[Exercise input]

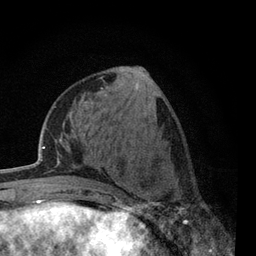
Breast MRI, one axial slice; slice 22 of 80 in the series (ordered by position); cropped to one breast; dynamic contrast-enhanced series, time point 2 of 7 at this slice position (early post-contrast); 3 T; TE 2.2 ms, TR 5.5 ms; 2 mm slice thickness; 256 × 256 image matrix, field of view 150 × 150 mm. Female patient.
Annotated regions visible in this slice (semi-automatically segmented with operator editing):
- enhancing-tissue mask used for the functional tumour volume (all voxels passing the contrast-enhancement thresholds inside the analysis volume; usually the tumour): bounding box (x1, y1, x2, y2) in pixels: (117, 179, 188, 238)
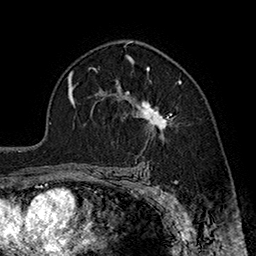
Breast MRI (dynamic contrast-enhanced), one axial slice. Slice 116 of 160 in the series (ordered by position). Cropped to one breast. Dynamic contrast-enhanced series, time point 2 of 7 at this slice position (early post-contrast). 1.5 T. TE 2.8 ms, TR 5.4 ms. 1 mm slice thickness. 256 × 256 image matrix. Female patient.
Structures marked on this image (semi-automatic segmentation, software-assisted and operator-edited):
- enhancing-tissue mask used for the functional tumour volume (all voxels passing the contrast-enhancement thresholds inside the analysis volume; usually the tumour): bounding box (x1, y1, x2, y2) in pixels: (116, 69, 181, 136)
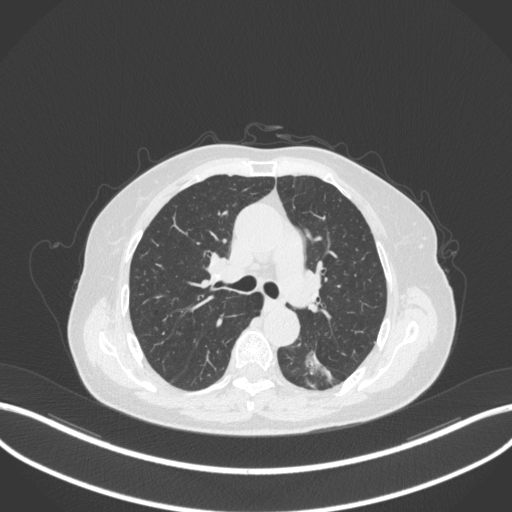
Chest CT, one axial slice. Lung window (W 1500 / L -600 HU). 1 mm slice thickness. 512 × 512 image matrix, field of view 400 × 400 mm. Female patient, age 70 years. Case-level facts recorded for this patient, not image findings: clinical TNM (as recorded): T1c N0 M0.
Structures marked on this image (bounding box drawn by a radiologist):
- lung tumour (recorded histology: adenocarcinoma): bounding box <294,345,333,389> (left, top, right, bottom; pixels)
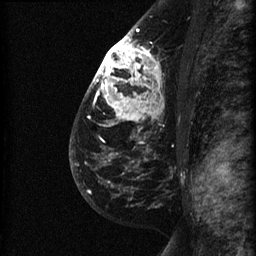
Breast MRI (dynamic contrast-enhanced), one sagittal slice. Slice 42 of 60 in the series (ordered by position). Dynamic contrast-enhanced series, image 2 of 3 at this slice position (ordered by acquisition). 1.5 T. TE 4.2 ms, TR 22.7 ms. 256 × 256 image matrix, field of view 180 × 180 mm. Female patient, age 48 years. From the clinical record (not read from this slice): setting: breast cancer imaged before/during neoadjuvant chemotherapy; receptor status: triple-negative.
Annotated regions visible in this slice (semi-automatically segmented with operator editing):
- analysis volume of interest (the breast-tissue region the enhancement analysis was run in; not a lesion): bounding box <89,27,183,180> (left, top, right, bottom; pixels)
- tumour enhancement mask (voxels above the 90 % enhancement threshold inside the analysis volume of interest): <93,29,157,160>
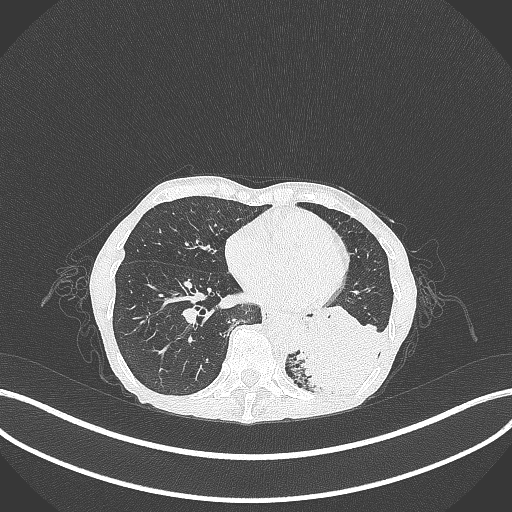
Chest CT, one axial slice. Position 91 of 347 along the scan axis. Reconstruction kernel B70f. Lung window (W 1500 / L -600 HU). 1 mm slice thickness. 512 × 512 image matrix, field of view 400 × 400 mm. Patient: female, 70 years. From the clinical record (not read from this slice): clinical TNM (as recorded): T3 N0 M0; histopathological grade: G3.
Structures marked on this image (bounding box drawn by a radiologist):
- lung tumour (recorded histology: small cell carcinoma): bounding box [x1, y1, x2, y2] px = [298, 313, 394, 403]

[/Exercise input]

Reply with the number of lines in the entries that hold the word "early", and add no other words.

Answer section. 2